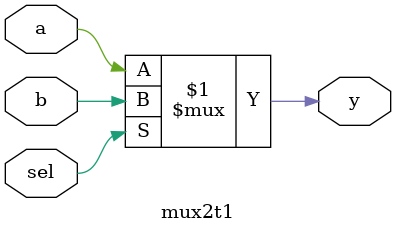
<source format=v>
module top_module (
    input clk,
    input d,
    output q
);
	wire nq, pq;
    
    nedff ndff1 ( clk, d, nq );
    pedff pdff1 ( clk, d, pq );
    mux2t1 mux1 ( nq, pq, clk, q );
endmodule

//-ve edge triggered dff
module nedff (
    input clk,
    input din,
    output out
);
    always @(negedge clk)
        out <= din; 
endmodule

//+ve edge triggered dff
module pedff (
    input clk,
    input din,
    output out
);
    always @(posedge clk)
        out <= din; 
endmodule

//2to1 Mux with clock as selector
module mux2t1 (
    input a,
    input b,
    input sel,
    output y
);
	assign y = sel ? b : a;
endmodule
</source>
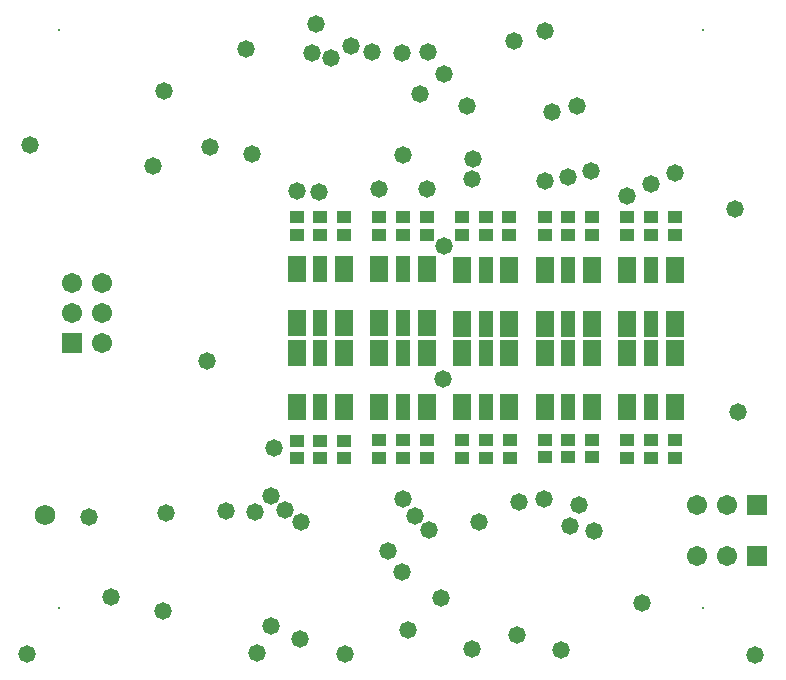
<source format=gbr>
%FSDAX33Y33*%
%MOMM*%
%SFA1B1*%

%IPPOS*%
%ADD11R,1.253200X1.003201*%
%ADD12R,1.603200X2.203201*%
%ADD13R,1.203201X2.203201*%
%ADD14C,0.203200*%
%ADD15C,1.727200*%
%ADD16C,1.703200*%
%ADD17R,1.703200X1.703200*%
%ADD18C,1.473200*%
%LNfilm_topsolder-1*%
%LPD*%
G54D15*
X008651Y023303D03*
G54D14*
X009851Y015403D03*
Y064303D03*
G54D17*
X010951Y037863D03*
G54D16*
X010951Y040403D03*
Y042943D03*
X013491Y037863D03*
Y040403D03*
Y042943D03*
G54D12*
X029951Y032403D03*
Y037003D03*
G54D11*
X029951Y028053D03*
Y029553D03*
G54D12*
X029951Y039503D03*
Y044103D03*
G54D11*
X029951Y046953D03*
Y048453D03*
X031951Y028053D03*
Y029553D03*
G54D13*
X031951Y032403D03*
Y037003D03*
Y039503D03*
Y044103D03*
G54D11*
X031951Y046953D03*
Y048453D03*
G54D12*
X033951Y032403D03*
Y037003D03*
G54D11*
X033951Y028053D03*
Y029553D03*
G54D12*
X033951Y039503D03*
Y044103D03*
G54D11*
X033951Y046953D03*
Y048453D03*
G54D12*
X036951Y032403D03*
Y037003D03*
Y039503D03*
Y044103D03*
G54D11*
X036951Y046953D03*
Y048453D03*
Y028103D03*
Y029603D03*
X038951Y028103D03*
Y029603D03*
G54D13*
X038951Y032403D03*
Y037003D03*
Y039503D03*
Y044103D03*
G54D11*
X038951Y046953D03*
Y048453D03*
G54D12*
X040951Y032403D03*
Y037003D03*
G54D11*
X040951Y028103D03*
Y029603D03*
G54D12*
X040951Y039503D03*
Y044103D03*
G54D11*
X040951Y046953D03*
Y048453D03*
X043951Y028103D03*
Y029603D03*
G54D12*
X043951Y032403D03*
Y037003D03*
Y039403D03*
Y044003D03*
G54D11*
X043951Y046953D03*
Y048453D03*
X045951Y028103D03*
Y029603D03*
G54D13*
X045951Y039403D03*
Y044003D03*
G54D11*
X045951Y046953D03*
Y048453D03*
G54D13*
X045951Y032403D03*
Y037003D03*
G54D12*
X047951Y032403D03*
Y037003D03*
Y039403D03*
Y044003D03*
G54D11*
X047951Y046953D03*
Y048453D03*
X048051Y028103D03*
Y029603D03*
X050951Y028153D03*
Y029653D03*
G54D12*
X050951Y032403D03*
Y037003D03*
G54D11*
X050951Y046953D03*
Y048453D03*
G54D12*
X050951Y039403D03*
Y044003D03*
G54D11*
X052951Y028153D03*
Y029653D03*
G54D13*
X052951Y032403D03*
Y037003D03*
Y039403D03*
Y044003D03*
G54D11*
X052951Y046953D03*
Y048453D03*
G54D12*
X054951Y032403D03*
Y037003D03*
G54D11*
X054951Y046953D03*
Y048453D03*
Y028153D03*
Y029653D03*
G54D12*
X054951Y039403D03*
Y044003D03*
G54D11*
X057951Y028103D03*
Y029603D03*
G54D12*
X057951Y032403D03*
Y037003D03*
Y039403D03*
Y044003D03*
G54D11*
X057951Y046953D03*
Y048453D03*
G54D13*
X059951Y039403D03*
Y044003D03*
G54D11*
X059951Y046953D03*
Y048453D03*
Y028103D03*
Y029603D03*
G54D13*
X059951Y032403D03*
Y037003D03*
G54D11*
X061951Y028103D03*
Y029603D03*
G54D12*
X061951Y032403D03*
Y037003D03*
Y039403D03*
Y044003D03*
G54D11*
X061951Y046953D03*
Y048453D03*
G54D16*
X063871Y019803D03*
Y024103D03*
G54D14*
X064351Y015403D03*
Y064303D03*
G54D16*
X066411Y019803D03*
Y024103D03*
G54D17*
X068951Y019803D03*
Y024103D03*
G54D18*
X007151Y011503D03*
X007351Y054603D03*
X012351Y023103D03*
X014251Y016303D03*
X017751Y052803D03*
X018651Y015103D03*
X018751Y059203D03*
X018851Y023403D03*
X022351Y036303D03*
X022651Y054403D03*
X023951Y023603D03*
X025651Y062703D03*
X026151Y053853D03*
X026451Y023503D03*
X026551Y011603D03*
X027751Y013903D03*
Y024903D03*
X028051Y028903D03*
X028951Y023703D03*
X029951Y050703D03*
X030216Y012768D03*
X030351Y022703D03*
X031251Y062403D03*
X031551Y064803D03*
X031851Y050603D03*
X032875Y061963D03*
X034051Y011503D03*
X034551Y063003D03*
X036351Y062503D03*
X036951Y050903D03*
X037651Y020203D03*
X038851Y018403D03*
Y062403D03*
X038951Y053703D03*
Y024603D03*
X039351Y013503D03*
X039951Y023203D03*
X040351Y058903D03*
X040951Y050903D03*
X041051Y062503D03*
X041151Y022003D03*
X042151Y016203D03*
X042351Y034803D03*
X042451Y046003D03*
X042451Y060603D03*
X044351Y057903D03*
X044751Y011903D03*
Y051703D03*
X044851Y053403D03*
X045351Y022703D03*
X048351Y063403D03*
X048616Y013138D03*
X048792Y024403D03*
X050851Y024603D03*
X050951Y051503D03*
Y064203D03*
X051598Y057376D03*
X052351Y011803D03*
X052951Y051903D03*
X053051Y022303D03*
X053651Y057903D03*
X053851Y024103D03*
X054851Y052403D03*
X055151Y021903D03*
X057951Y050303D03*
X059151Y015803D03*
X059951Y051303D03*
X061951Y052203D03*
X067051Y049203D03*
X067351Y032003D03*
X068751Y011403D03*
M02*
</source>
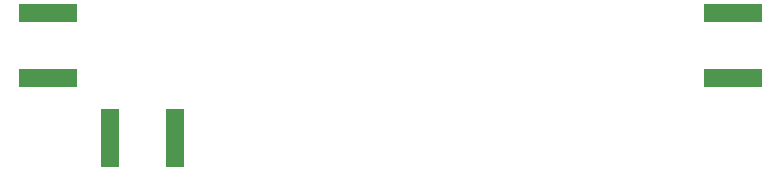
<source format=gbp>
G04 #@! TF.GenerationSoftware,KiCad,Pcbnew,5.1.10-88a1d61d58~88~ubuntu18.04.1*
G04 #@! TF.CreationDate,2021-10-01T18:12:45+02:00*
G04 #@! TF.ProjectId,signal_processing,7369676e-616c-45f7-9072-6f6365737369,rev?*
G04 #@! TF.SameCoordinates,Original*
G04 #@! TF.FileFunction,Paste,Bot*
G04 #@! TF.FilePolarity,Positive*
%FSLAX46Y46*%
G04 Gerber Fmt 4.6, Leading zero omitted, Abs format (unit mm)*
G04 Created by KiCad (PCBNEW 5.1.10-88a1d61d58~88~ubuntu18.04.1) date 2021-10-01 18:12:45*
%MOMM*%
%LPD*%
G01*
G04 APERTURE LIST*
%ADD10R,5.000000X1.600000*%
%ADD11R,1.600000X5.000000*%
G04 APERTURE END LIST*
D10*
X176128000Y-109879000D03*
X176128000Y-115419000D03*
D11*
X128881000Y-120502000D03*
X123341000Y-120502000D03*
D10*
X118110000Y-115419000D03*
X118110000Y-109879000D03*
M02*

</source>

------------------------------------------------

* **PROMPT**: Set down all of the data word for word; no pictures belong in it.

* **TASK ANSWER**:
<source format=v>
module top_module (
    input clk,
    input d,
    output q
);
	wire nq, pq;
    
    nedff ndff1 ( clk, d, nq );
    pedff pdff1 ( clk, d, pq );
    mux2t1 mux1 ( nq, pq, clk, q );
endmodule

//-ve edge triggered dff
module nedff (
    input clk,
    input din,
    output out
);
    always @(negedge clk)
        out <= din; 
endmodule

//+ve edge triggered dff
module pedff (
    input clk,
    input din,
    output out
);
    always @(posedge clk)
        out <= din; 
endmodule

//2to1 Mux with clock as selector
module mux2t1 (
    input a,
    input b,
    input sel,
    output y
);
	assign y = sel ? b : a;
endmodule
</source>
<source format=gbr>
%FSDAX33Y33*%
%MOMM*%
%SFA1B1*%

%IPPOS*%
%ADD11R,1.253200X1.003201*%
%ADD12R,1.603200X2.203201*%
%ADD13R,1.203201X2.203201*%
%ADD14C,0.203200*%
%ADD15C,1.727200*%
%ADD16C,1.703200*%
%ADD17R,1.703200X1.703200*%
%ADD18C,1.473200*%
%LNfilm_topsolder-1*%
%LPD*%
G54D15*
X008651Y023303D03*
G54D14*
X009851Y015403D03*
Y064303D03*
G54D17*
X010951Y037863D03*
G54D16*
X010951Y040403D03*
Y042943D03*
X013491Y037863D03*
Y040403D03*
Y042943D03*
G54D12*
X029951Y032403D03*
Y037003D03*
G54D11*
X029951Y028053D03*
Y029553D03*
G54D12*
X029951Y039503D03*
Y044103D03*
G54D11*
X029951Y046953D03*
Y048453D03*
X031951Y028053D03*
Y029553D03*
G54D13*
X031951Y032403D03*
Y037003D03*
Y039503D03*
Y044103D03*
G54D11*
X031951Y046953D03*
Y048453D03*
G54D12*
X033951Y032403D03*
Y037003D03*
G54D11*
X033951Y028053D03*
Y029553D03*
G54D12*
X033951Y039503D03*
Y044103D03*
G54D11*
X033951Y046953D03*
Y048453D03*
G54D12*
X036951Y032403D03*
Y037003D03*
Y039503D03*
Y044103D03*
G54D11*
X036951Y046953D03*
Y048453D03*
Y028103D03*
Y029603D03*
X038951Y028103D03*
Y029603D03*
G54D13*
X038951Y032403D03*
Y037003D03*
Y039503D03*
Y044103D03*
G54D11*
X038951Y046953D03*
Y048453D03*
G54D12*
X040951Y032403D03*
Y037003D03*
G54D11*
X040951Y028103D03*
Y029603D03*
G54D12*
X040951Y039503D03*
Y044103D03*
G54D11*
X040951Y046953D03*
Y048453D03*
X043951Y028103D03*
Y029603D03*
G54D12*
X043951Y032403D03*
Y037003D03*
Y039403D03*
Y044003D03*
G54D11*
X043951Y046953D03*
Y048453D03*
X045951Y028103D03*
Y029603D03*
G54D13*
X045951Y039403D03*
Y044003D03*
G54D11*
X045951Y046953D03*
Y048453D03*
G54D13*
X045951Y032403D03*
Y037003D03*
G54D12*
X047951Y032403D03*
Y037003D03*
Y039403D03*
Y044003D03*
G54D11*
X047951Y046953D03*
Y048453D03*
X048051Y028103D03*
Y029603D03*
X050951Y028153D03*
Y029653D03*
G54D12*
X050951Y032403D03*
Y037003D03*
G54D11*
X050951Y046953D03*
Y048453D03*
G54D12*
X050951Y039403D03*
Y044003D03*
G54D11*
X052951Y028153D03*
Y029653D03*
G54D13*
X052951Y032403D03*
Y037003D03*
Y039403D03*
Y044003D03*
G54D11*
X052951Y046953D03*
Y048453D03*
G54D12*
X054951Y032403D03*
Y037003D03*
G54D11*
X054951Y046953D03*
Y048453D03*
Y028153D03*
Y029653D03*
G54D12*
X054951Y039403D03*
Y044003D03*
G54D11*
X057951Y028103D03*
Y029603D03*
G54D12*
X057951Y032403D03*
Y037003D03*
Y039403D03*
Y044003D03*
G54D11*
X057951Y046953D03*
Y048453D03*
G54D13*
X059951Y039403D03*
Y044003D03*
G54D11*
X059951Y046953D03*
Y048453D03*
Y028103D03*
Y029603D03*
G54D13*
X059951Y032403D03*
Y037003D03*
G54D11*
X061951Y028103D03*
Y029603D03*
G54D12*
X061951Y032403D03*
Y037003D03*
Y039403D03*
Y044003D03*
G54D11*
X061951Y046953D03*
Y048453D03*
G54D16*
X063871Y019803D03*
Y024103D03*
G54D14*
X064351Y015403D03*
Y064303D03*
G54D16*
X066411Y019803D03*
Y024103D03*
G54D17*
X068951Y019803D03*
Y024103D03*
G54D18*
X007151Y011503D03*
X007351Y054603D03*
X012351Y023103D03*
X014251Y016303D03*
X017751Y052803D03*
X018651Y015103D03*
X018751Y059203D03*
X018851Y023403D03*
X022351Y036303D03*
X022651Y054403D03*
X023951Y023603D03*
X025651Y062703D03*
X026151Y053853D03*
X026451Y023503D03*
X026551Y011603D03*
X027751Y013903D03*
Y024903D03*
X028051Y028903D03*
X028951Y023703D03*
X029951Y050703D03*
X030216Y012768D03*
X030351Y022703D03*
X031251Y062403D03*
X031551Y064803D03*
X031851Y050603D03*
X032875Y061963D03*
X034051Y011503D03*
X034551Y063003D03*
X036351Y062503D03*
X036951Y050903D03*
X037651Y020203D03*
X038851Y018403D03*
Y062403D03*
X038951Y053703D03*
Y024603D03*
X039351Y013503D03*
X039951Y023203D03*
X040351Y058903D03*
X040951Y050903D03*
X041051Y062503D03*
X041151Y022003D03*
X042151Y016203D03*
X042351Y034803D03*
X042451Y046003D03*
X042451Y060603D03*
X044351Y057903D03*
X044751Y011903D03*
Y051703D03*
X044851Y053403D03*
X045351Y022703D03*
X048351Y063403D03*
X048616Y013138D03*
X048792Y024403D03*
X050851Y024603D03*
X050951Y051503D03*
Y064203D03*
X051598Y057376D03*
X052351Y011803D03*
X052951Y051903D03*
X053051Y022303D03*
X053651Y057903D03*
X053851Y024103D03*
X054851Y052403D03*
X055151Y021903D03*
X057951Y050303D03*
X059151Y015803D03*
X059951Y051303D03*
X061951Y052203D03*
X067051Y049203D03*
X067351Y032003D03*
X068751Y011403D03*
M02*
</source>
<source format=gbp>
G04 #@! TF.GenerationSoftware,KiCad,Pcbnew,5.1.10-88a1d61d58~88~ubuntu18.04.1*
G04 #@! TF.CreationDate,2021-10-01T18:12:45+02:00*
G04 #@! TF.ProjectId,signal_processing,7369676e-616c-45f7-9072-6f6365737369,rev?*
G04 #@! TF.SameCoordinates,Original*
G04 #@! TF.FileFunction,Paste,Bot*
G04 #@! TF.FilePolarity,Positive*
%FSLAX46Y46*%
G04 Gerber Fmt 4.6, Leading zero omitted, Abs format (unit mm)*
G04 Created by KiCad (PCBNEW 5.1.10-88a1d61d58~88~ubuntu18.04.1) date 2021-10-01 18:12:45*
%MOMM*%
%LPD*%
G01*
G04 APERTURE LIST*
%ADD10R,5.000000X1.600000*%
%ADD11R,1.600000X5.000000*%
G04 APERTURE END LIST*
D10*
X176128000Y-109879000D03*
X176128000Y-115419000D03*
D11*
X128881000Y-120502000D03*
X123341000Y-120502000D03*
D10*
X118110000Y-115419000D03*
X118110000Y-109879000D03*
M02*

</source>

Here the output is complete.